Cancer patients frequently visit the emergency department (ED) with various reasons, which can be disruptive, distressing and exhausting.
‘A substantial portion of emergency department (ED) visits by patients undergoing cancer treatment may be preventable, providing an opportunity to reduce costs and improve patient outcomes.’
Although a number of studies have addressed the prevalence of ED visits among cancer patients, this is the first to systematically identify potentially preventable ED visits during treatment. Dr. Laura Panattoni, a staff scientist at the Hutchinson Institute for Cancer Outcomes Research, or HICOR, and colleagues followed cancer patients in 13 Western Washington counties with solid tumors whose treatment included chemotherapy, radiation or both.
“My hope is that seeing this data will promote innovative thinking and investment in how oncology teams manage patient symptoms,” Panattoni said. “Managing nausea, pain, dehydration, diarrhea and other symptoms in an outpatient setting has great potential to improve patient experience and decrease the cost of care.”
Panattoni is scheduled to present these findings at the 2017 American Society of Clinical Oncology Annual Meeting in Chicago on June 5 at 9:24 a.m. (ASCO abstract number 6505.)
Measuring what matters
The study began with data from 5,853 commercially insured patients who were 18 years or older, diagnosed with a solid tumor and treated with chemotherapy, radiation or both.

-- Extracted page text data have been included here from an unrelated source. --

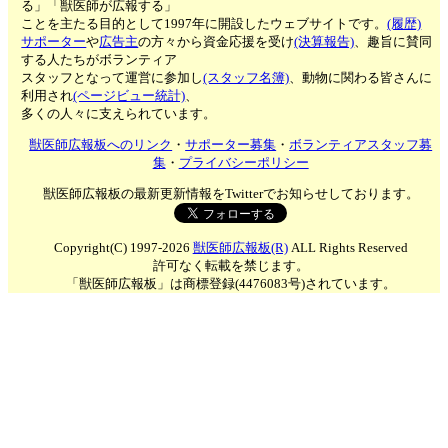
る」「獣医師が広報する」
ことを主たる目的として1997年に開設したウェブサイトです。
(履歴)
サポーター
や
広告主
の方々から資金応援を受け
(決算報告)
、趣旨に賛同
する人たちがボランティア
スタッフとなって運営に参加し
(スタッフ名簿)
、動物に関わる皆さんに
利用され
(ページビュー統計)
、
多くの人々に支えられています。
獣医師広報板へのリンク
・
サポーター募集
・
ボランティアスタッフ募
集
・
プライバシーポリシー
獣医師広報板の最新更新情報をTwitterでお知らせしております。
Copyright(C) 1997-2026
獣医師広報板(R)
ALL Rights Reserved
許可なく転載を禁じます。
「獣医師広報板」は商標登録(4476083号)されています。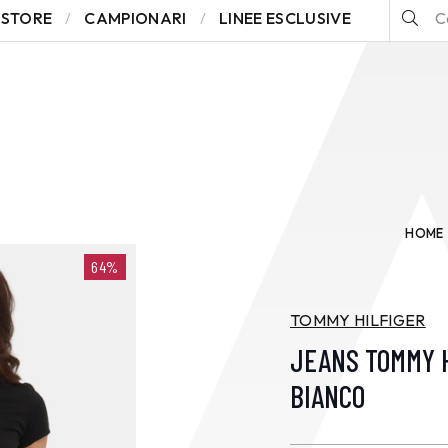
STORE
CAMPIONARI
LINEE ESCLUSIVE
HOME
64%
TOMMY HILFIGER
JEANS TOMMY 
BIANCO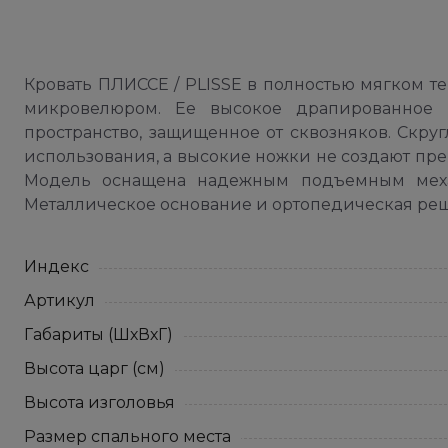
Кровать ПЛИССЕ / PLISSE в полностью мягком т
микровелюром. Ее высокое драпированное и
пространство, защищенное от сквозняков. Скру
использования, а высокие ножки не создают пре
Модель оснащена надежным подъемным меха
Металлическое основание и ортопедическая реше
Индекс
Артикул
Габариты (ШхВхГ)
Высота царг (см)
Высота изголовья
Размер спального места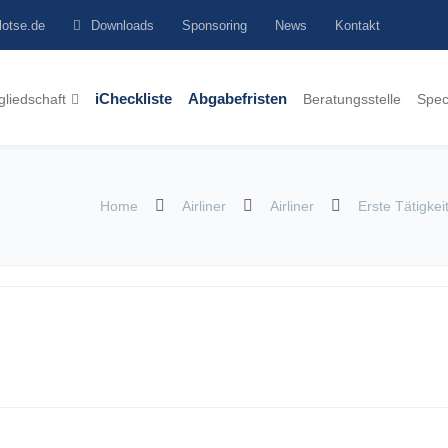
lotse.de
Downloads
Sponsoring
News
Kontakt
gliedschaft
iCheckliste
Abgabefristen
Beratungsstelle
Spec
Home
Airliner
Airliner
Erste Tätigkei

Out of that population, 27 percent, or 1,581 patients, visited the ED without being admitted in the year after starting treatment.
Panattoni and her colleagues tallied 2,400 ED visits by these 1,581 cancer patients and then set about analyzing whether they could have been prevented.

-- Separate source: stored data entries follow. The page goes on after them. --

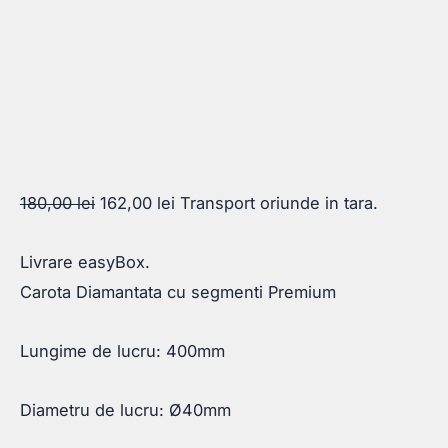
Prețul
Prețul
180,00
lei
162,00
lei
Transport oriunde in tara.
inițial
curent
Livrare easyBox.
a
este:
Carota Diamantata cu segmenti Premium
fost:
162,00 lei.
180,00 lei.
Lungime de lucru: 400mm
Diametru de lucru: Ø40mm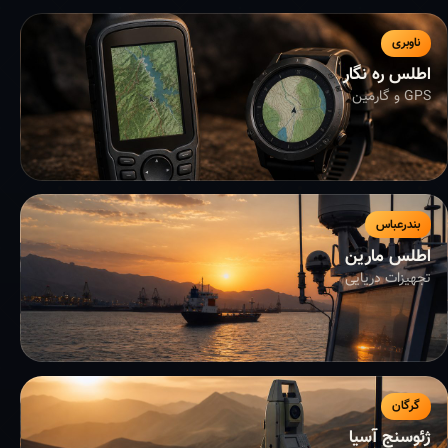
ناوبری
اطلس ره نگار
GPS و گارمین
بندرعباس
اطلس مارین
تجهیزات دریایی
گرگان
ژئوسنج آسیا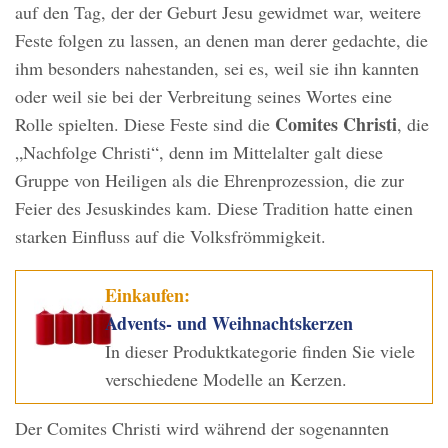
auf den Tag, der der Geburt Jesu gewidmet war, weitere
Feste folgen zu lassen, an denen man derer gedachte, die
ihm besonders nahestanden, sei es, weil sie ihn kannten
oder weil sie bei der Verbreitung seines Wortes eine
Comites Christi
Rolle spielten. Diese Feste sind die
, die
„Nachfolge Christi“, denn im Mittelalter galt diese
Gruppe von Heiligen als die Ehrenprozession, die zur
Feier des Jesuskindes kam. Diese Tradition hatte einen
starken Einfluss auf die Volksfrömmigkeit.
Einkaufen:
Advents- und Weihnachtskerzen
In dieser Produktkategorie finden Sie viele
verschiedene Modelle an Kerzen.
Der Comites Christi wird während der sogenannten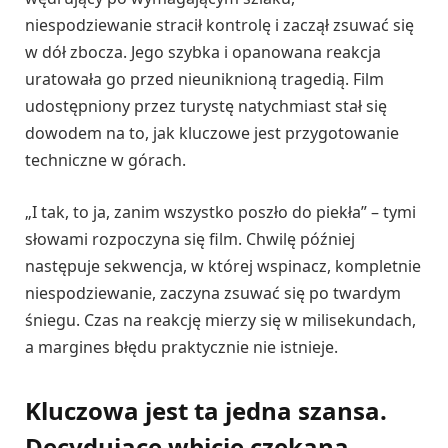
niespodziewanie stracił kontrolę i zaczął zsuwać się
w dół zbocza. Jego szybka i opanowana reakcja
uratowała go przed nieuniknioną tragedią. Film
udostępniony przez turystę natychmiast stał się
dowodem na to, jak kluczowe jest przygotowanie
techniczne w górach.
„I tak, to ja, zanim wszystko poszło do piekła” – tymi
słowami rozpoczyna się film. Chwilę później
następuje sekwencja, w której wspinacz, kompletnie
niespodziewanie, zaczyna zsuwać się po twardym
śniegu. Czas na reakcję mierzy się w milisekundach,
a margines błędu praktycznie nie istnieje.
Kluczowa jest ta jedna szansa.
Decydujące wbicie czekana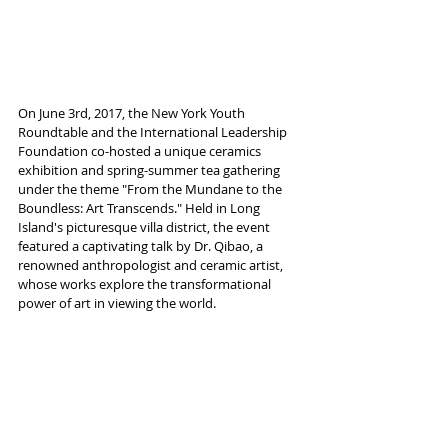
On June 3rd, 2017, the New York Youth 
Roundtable and the International Leadership 
Foundation co-hosted a unique ceramics 
exhibition and spring-summer tea gathering 
under the theme "From the Mundane to the 
Boundless: Art Transcends." Held in Long 
Island's picturesque villa district, the event 
featured a captivating talk by Dr. Qibao, a 
renowned anthropologist and ceramic artist, 
whose works explore the transformational 
power of art in viewing the world.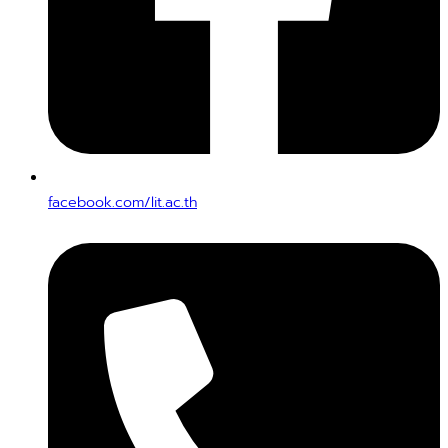
facebook.com/lit.ac.th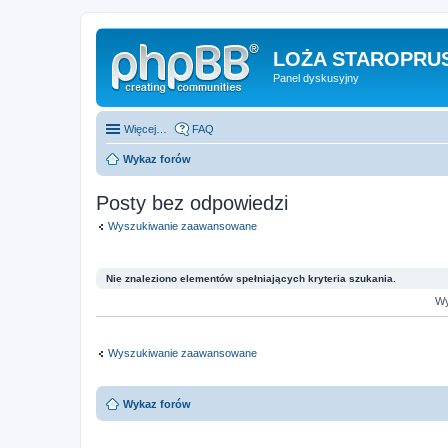
LOŻA STAROPRUS
Panel dyskusyjny
Więcej…
FAQ
Wykaz forów
Posty bez odpowiedzi
Wyszukiwanie zaawansowane
Nie znaleziono elementów spełniających kryteria szukania.
Wy
Wyszukiwanie zaawansowane
Wykaz forów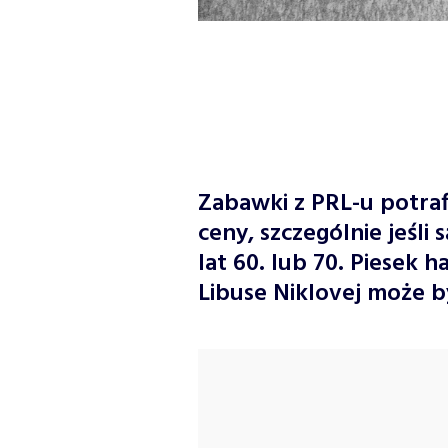
Zabawki z PRL-u potraf
ceny, szczególnie jeśli
lat 60. lub 70. Piesek 
Libuse Niklovej może b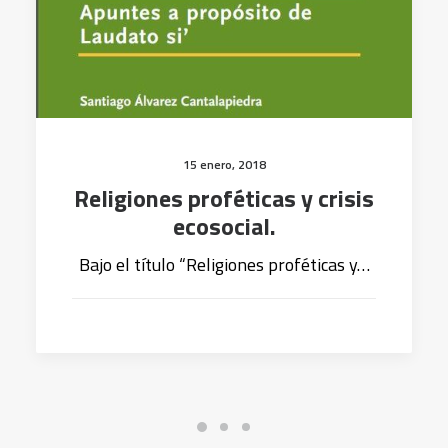
15 enero, 2018
Religiones proféticas y crisis
ecosocial.
Bajo el título “Religiones proféticas y…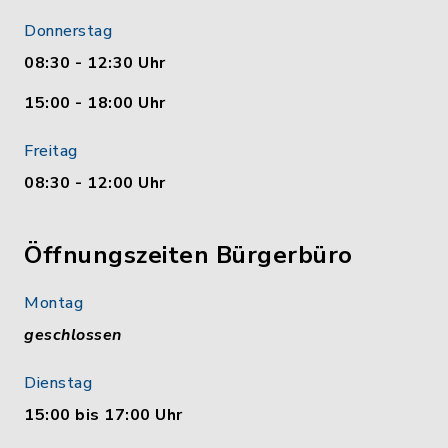
Donnerstag
08:30 - 12:30 Uhr
15:00 - 18:00 Uhr
Freitag
08:30 - 12:00 Uhr
Öffnungszeiten Bürgerbüro
Montag
geschlossen
Dienstag
15:00 bis 17:00 Uhr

Using a list of symptoms that federal health authorities identified as preventable, combined with symptoms targeted by patient-reported outcome tools, the researchers found that slightly more than half of these ED visits — 53 percent — were related to symptoms that could be managed with timely care in an outpatient setting.
The share of potentially preventable visits rose to 70 percent when Panattoni expanded the standard to include other common patient complaints, as well as symptoms associated with chronic health conditions.

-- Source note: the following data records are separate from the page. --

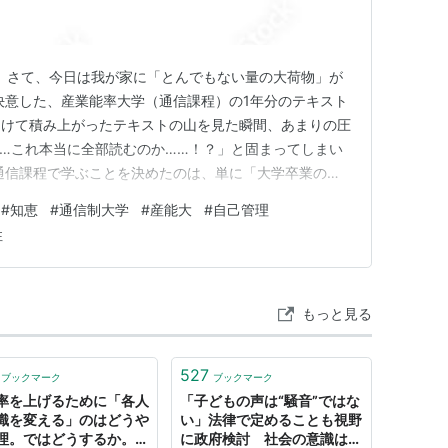
す。 さて、今日は我が家に「とんでもない量の大荷物」が
決意した、産業能率大学（通信課程）の1年分のテキスト
開けて積み上がったテキストの山を見た瞬間、あまりの圧
…これ本当に全部読むのか……！？」と固まってしまい
通信課程で学ぶことを決めたのは、単に「大学卒業の肩
ありません。これから自分が仕事や実務で直面する課題に
#
知恵
#
通信制大学
#
産能大
#
自己管理
つけ、実践に落とし込みたいという強い探究心があったか
性
明会と模擬オンライ…
もっと見る
527
ブックマーク
ブックマーク
率を上げるために「各人
「子どもの声は“騒音”ではな
識を変える」のはどうや
い」法律で定めることも視野
理。ではどうするか。｜
に政府検討 社会の意識は変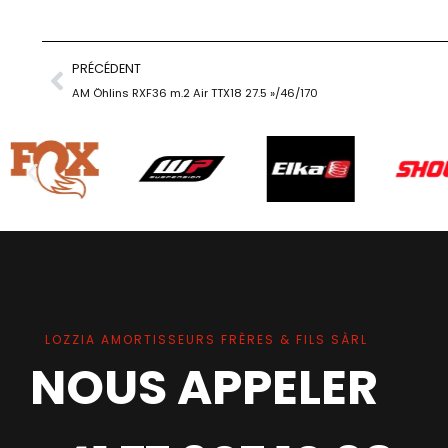
PRÉCÉDENT
AM Öhlins RXF36 m.2 Air TTX18 27.5 »/46/170
LOZZIA AMORTISSEURS FRÈRES & FILS SÀRL
NOUS APPELER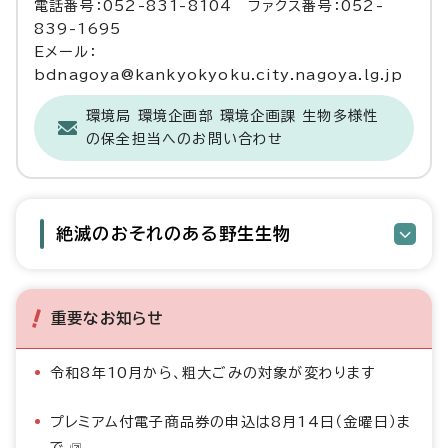
電話番号：052-831-8104 ファクス番号：052-
839-1695
Eメール：
bdnagoya@kankyokyoku.city.nagoya.lg.jp
環境局 環境企画部 環境企画課 生物多様性
の保全担当へのお問い合わせ
絶滅のおそれのある野生生物
重要なお知らせ
令和8年10月から、粗大ごみの対象が変わります
プレミアム付電子商品券の申込は8月14日（金曜日）ま
で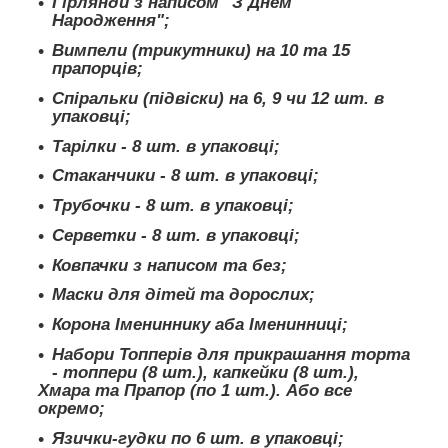
Гірлянди з написом "З Днем
Народження";
Вимпели (трикутники) на 10 та 15
прапорців;
Спіральки (підвіски) на 6, 9 чи 12 шт. в
упаковці;
Тарілки - 8 шт. в упаковці;
Стаканчики - 8 шт. в упаковці;
Трубочки - 8 шт. в упаковці;
Серветки - 8 шт. в упаковці;
Ковпачки з написом та без;
Маски для дітей та дорослих;
Корона Імениннику аба Іменинниці;
Набори Топперів для прикрашання торта
- топпери (8 шт.), капкейки (8 шт.),
Хмара та Прапор (по 1 шт.). Або все
окремо;
Язички-гудки по 6 шт. в упаковці;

“At a time when federal authorities and private payers are linking insurance payments to hospital quality measures, this study points to the importance of developing methods to accurately identify those ED visits that are preventable versus those that are appropriate,” Panattoni commented.
The study revealed that the most common reason cancer patients visited an ED was due to pain. In fact, visits due to pain amounted to 27 percent of overall visits and had a median cost per visit of $1,127. Fever and difficulty breathing were the next two most common reasons that brought patients to the ED, each at 6 percent.
Overall, the study indicated a higher median cost per visit for cancer patients compared with the cost of visits as a result of other chronic health conditions. The median cost per visit of preventable cancer-related symptoms was $1,047 compared to a median cost per visit of $335 for symptoms related to a chronic health condition.
“This represents a rare opportunity to reduce costs and improve patient outcomes” said Panattoni, noting that investment in sharing best practices and new models of care will likely be necessary to make a significant difference.
One limitation of the study is that it did not include data from patients insured through Medicare. The team expects to receive that data in the coming months and incorporate it into these findings.
Novel partnerships drive research
Under the leadership of Dr. Scott Ramsey, HICOR has developed a network of providers and insurers who routinely share healthcare claims and cost data in an effort to improve cancer care.
“HICOR has facilitated a collaborative environment where payers and delivery systems work together and share data,” said Panattoni. “This allows us to identify priority areas to improve care and develop shared solutions.”
HICOR has also established a community working group — including patient representatives –focused on reducing ED and hospital use for patients undergoing treatment. The working group makes recommendations for research priorities and new, patient-centered models of care, including investment in proactive symptom management.
Panattoni pointed to oncology medical home models and cancer-specific urgent care centers as an approach better suited to addressing patient symptoms. Such models strive to deliver value-based care, a departure from the historic focus in oncology on volume-based care. They include features such as expanded hours, same-day visits, electronic outreach to patients and team care.
Panattoni and her HICOR colleagues plan to focus next on the financial burden patients experience through out-of-pocket costs due to preventable ED visits, which could particularly affect those patients on high-deductible insurance plans. Including data from more diverse socioeconomic and geographic groups, along with following patients for longer, would make the data more applicable to a larger population.